Perfekt gemahlen für die Kaffeezubereitung

Überrascht sind wir von der neuen Generation der Kaffeemühlen – für eine echte Kennerschaft sind diese Geräte bekanntermaßen unerlässlich: Erst jeweils frisch gemahlene Kaffeebohnen machen jede Art des Aufbrühens zum Geschmackserlebnis. „Zurück-zu-den-Wurzeln“, stellen wir auch hier fest – man sieht jetzt wieder viele Handkaffeemühlen. Unterm modernen Design steckt bei diesen bewährt-verfeinerte Technik, die mit der Kurbel bequem zu handhaben ist. Wer auf ein Keramikmahlwerk schwört, nimmt die manuelle Kaffeemühle von Crush Grind zur Hand.
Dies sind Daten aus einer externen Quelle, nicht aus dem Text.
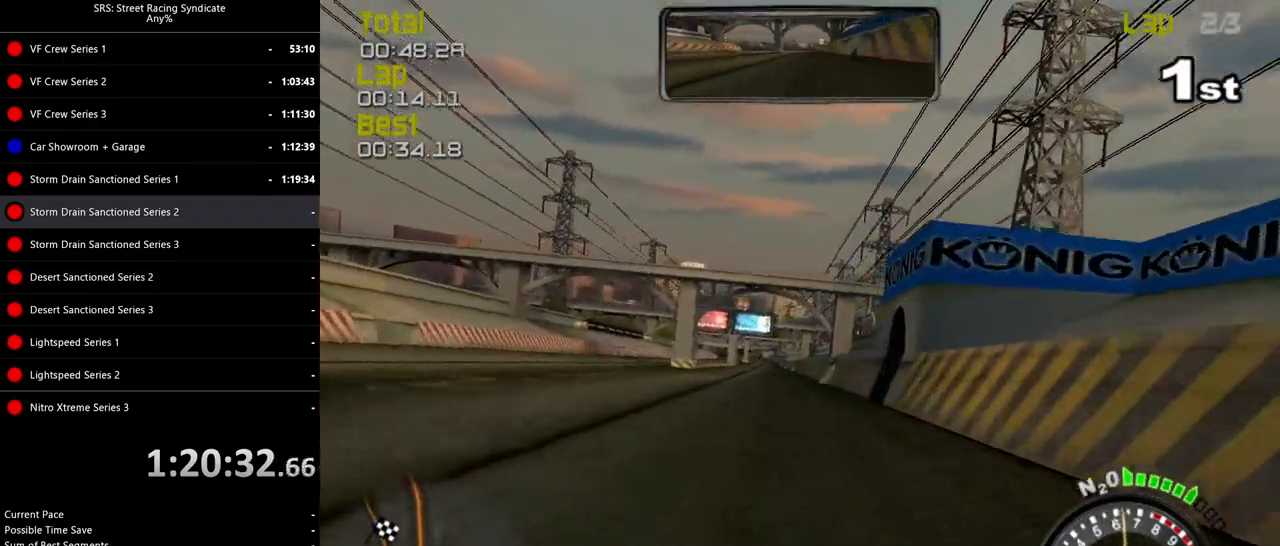
Gameplay with a controller (PlayStation layout); each line is a JSON object with the inputs held at the frame after it. "events" lists button and stick changes between this image and that frame as [ms after this image, input, new state], when the widget could be followed in between. Not read: right_stick.
{"buttons": ["R2"], "left_stick": "left", "events": []}
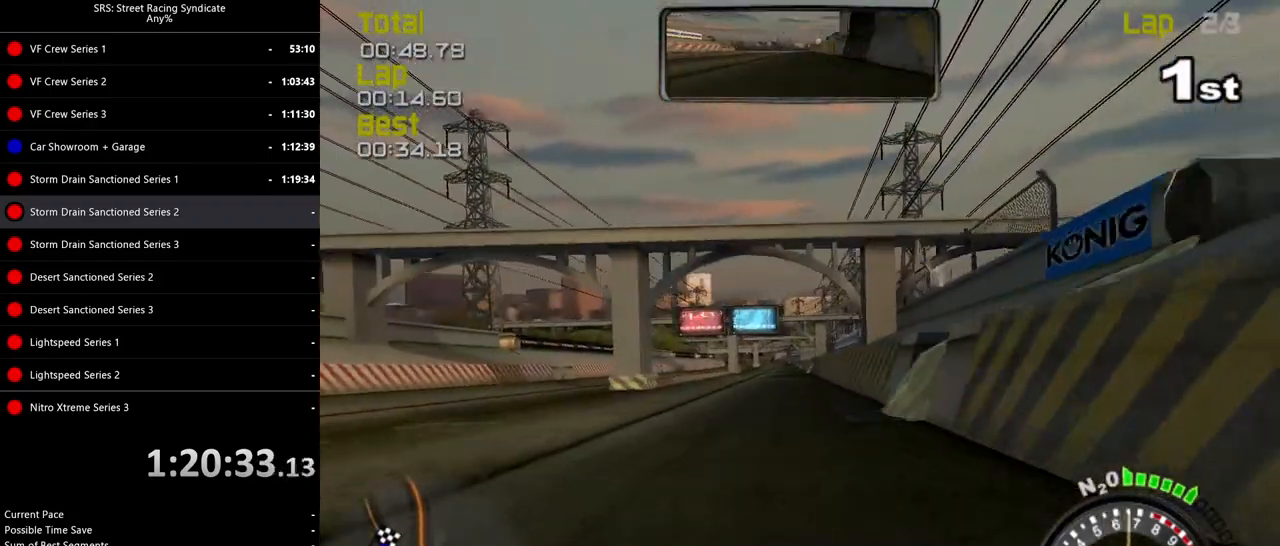
{"buttons": ["R2"], "left_stick": "left", "events": []}
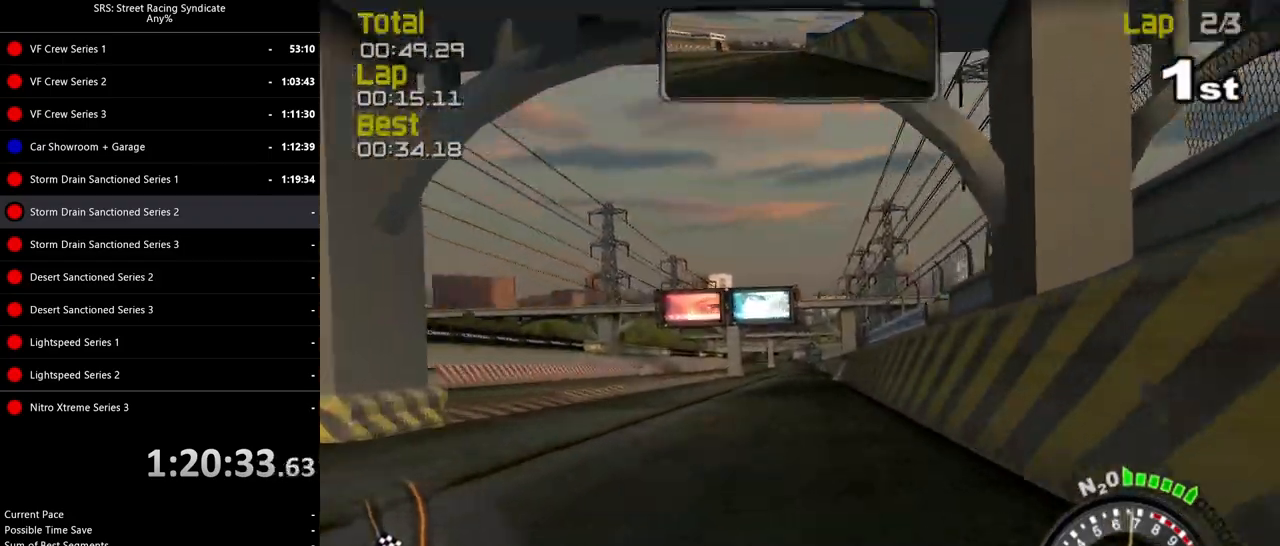
{"buttons": ["R2"], "left_stick": "left", "events": [[200, "TRIANGLE", "down"], [317, "TRIANGLE", "up"]]}
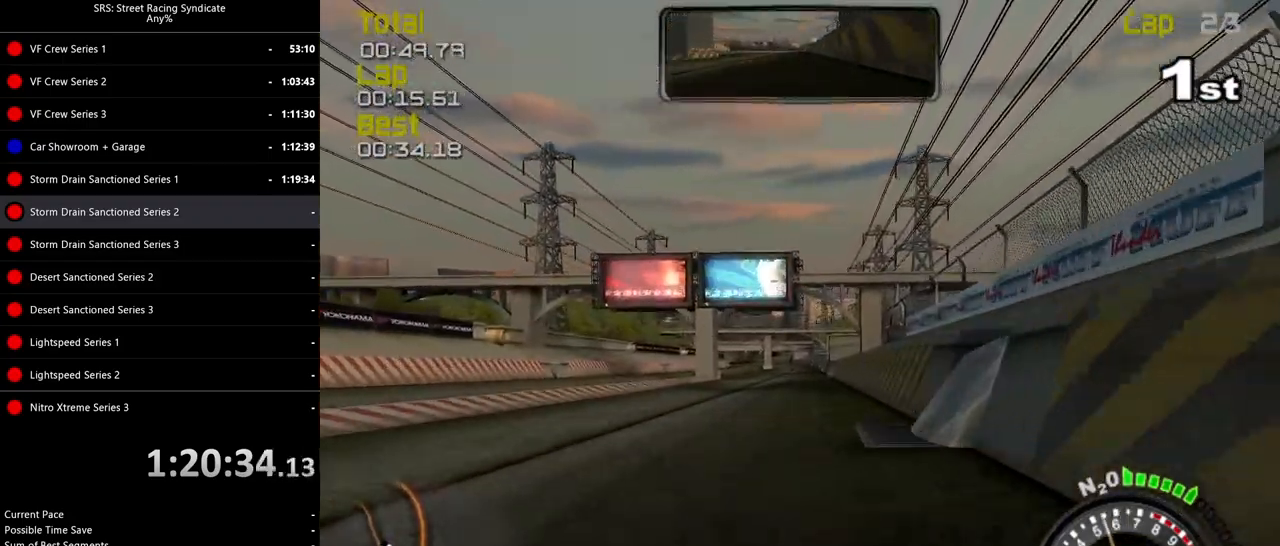
{"buttons": ["R2"], "left_stick": "center", "events": [[34, "left_stick", "center"]]}
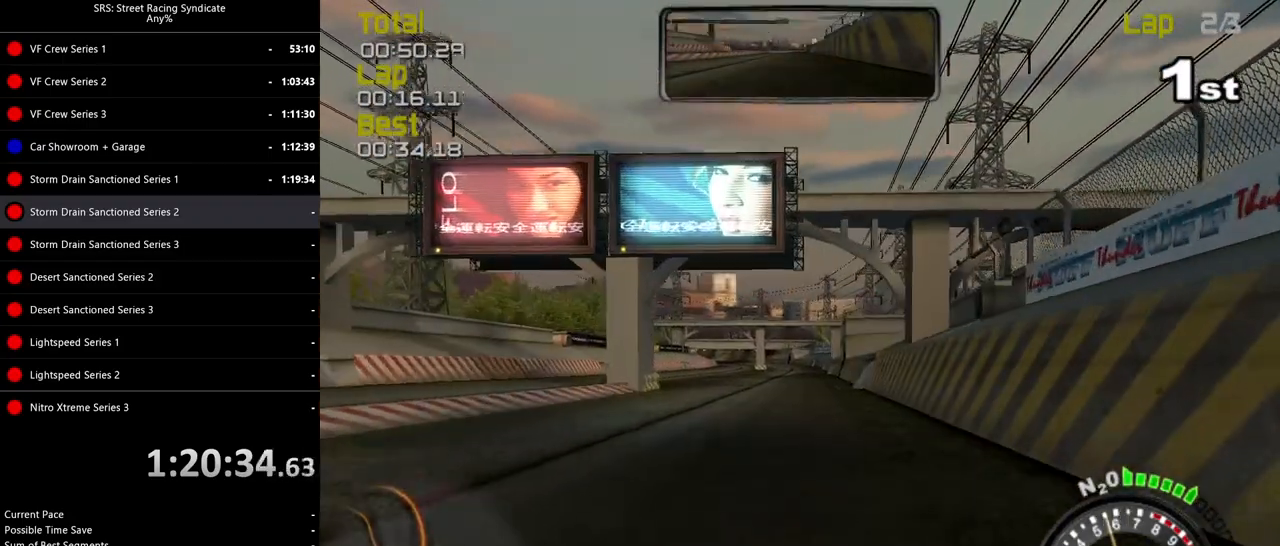
{"buttons": ["R2"], "left_stick": "center", "events": [[67, "left_stick", "up-right"], [133, "left_stick", "center"]]}
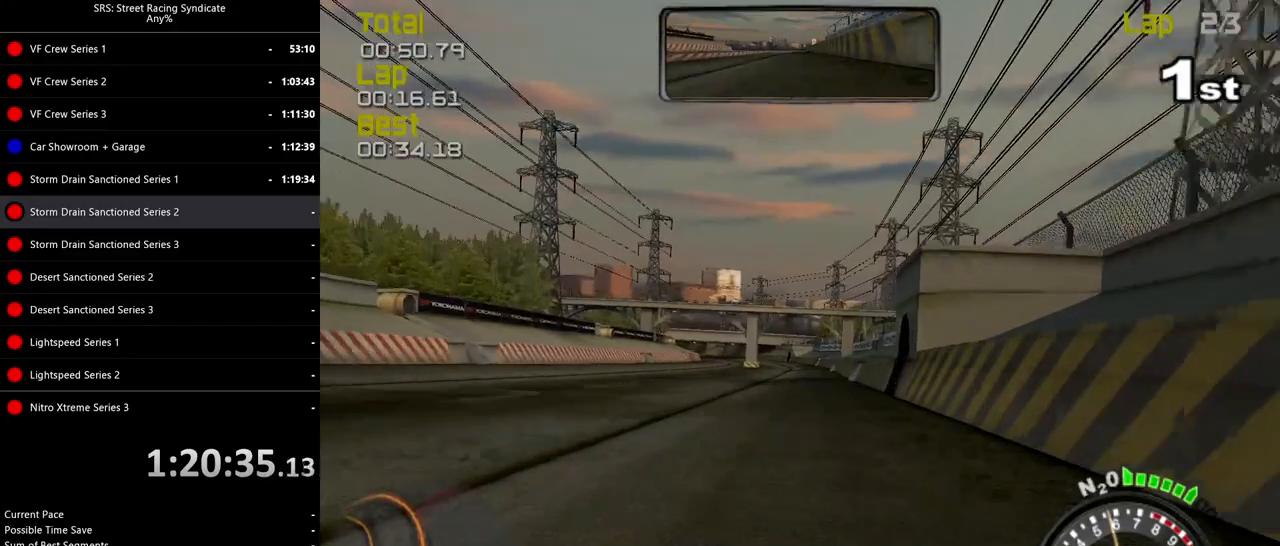
{"buttons": ["R2"], "left_stick": "center", "events": []}
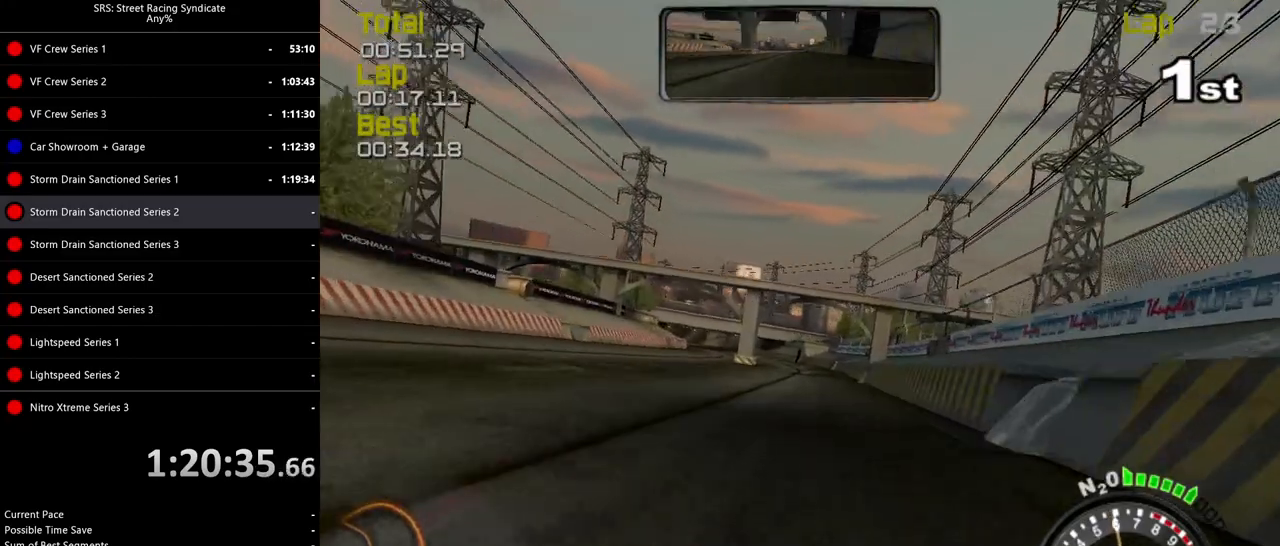
{"buttons": ["R2"], "left_stick": "center", "events": []}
Elektrische Kaffeemühlen hingegen decken die zahlreichen Mahlgrade von fein bis grob äußerst präzise ab und sind daher besonders geeignet für das Mahlen von Espressobohnen, da nur ausgesprochen feines Kaffeepulver Espressomaschinen und -kocher ihr Bestes geben lässt. Das weiß auch das deutsche Familienunternehmen Cloer, wo seit Generationen bei elektrischen Kaffeemühlen Maßstäbe gesetzt werden, aktuell mit Mahlwerken für extrem homogene Ergebnisse. Von Smeg gibt es italienische Kaffeemühlen im Retrolook und mit Clou: Die Kaffeebohnen können elektrisch und wahlweise manuell gemahlen werden, etwas, was Feinschmecker auf der Suche nach der besten Kaffeesignatur zu schätzen wissen.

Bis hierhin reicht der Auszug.